**Task description**
Report back each line of the records that contains the string "shoulder".
Supplied data: Begin
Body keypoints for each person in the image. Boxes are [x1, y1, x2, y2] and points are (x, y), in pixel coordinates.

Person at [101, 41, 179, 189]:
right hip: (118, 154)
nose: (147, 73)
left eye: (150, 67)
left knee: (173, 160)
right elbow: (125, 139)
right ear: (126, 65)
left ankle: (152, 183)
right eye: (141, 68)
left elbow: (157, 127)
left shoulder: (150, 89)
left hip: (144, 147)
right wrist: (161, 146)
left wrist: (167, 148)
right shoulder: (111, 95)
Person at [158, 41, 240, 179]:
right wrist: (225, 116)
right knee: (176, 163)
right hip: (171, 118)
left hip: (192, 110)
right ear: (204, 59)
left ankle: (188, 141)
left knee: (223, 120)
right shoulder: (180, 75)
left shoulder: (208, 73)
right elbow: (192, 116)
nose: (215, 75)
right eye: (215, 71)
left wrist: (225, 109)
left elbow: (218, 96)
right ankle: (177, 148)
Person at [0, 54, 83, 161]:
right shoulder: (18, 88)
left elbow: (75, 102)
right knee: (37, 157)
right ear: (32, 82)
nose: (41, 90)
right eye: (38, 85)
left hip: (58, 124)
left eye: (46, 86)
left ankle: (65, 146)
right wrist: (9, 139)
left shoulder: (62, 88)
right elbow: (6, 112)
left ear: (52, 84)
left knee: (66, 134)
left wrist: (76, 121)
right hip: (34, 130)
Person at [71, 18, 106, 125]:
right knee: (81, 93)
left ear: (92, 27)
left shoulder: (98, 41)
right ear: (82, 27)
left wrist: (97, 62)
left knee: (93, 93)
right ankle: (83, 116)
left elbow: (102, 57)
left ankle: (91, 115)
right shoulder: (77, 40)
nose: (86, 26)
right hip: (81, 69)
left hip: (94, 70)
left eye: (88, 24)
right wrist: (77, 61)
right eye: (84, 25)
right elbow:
Supplied data: End
**Expected output**
left shoulder: (150, 89)
right shoulder: (111, 95)
right shoulder: (180, 75)
left shoulder: (208, 73)
right shoulder: (18, 88)
left shoulder: (62, 88)
left shoulder: (98, 41)
right shoulder: (77, 40)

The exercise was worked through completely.